The environmentalists’ boarding of the rig started Monday evening, a press release from the organization reads. As part of the action, the activists have attached chains to the vast legs of the structure, thus preventing the installation to exit the port and head towards the drill site in the Pechora Sea.

The action against the GPS Saturn takes place at the same time as another Greenpeace team is occupying the Transocean Barents rig in the Barents Sea.  Both actions are aimed against the expanding drilling activities in vulnerable Arctic waters.

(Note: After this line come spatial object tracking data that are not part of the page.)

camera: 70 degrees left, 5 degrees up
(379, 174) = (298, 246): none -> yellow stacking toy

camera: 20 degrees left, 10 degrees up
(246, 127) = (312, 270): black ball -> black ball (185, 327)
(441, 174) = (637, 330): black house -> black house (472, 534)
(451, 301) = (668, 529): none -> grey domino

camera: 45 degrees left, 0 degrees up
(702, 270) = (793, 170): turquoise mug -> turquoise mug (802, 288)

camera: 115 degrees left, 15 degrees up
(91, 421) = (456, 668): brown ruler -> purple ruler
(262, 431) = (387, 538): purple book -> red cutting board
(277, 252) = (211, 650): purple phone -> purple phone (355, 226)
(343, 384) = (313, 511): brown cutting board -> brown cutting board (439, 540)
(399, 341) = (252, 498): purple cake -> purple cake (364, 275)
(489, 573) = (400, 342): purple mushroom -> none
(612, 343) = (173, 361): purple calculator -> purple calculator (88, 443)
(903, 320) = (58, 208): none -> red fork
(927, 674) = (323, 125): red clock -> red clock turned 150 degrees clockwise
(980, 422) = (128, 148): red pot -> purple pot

Our campaign to Save the Arctic is a rallying call for common sense and we won’t stop until the oil industry is kept out of there for good”, Greenpeace spokesperson Faiza Oulahsen says.

As previously reported, the Romanian rig is hired by Gazprom Neft and is to drill at the Dolginskoye field in the Pechora Sea. The Dolginskoye field is located close to the Prirazlomnoye field, the project which was the centerpiece in Greenpeace’s dramatic campaign in 2012. Then, Russian military forces brutally cracked down on the activists, who subsequently spent weeks in Russian prisons.

The Dolginskoye field is located 120 km south of the Novaya Zemlya and 110 north of the Nenets mainland. The field holds an estimated 200 million tons of oil equivalents.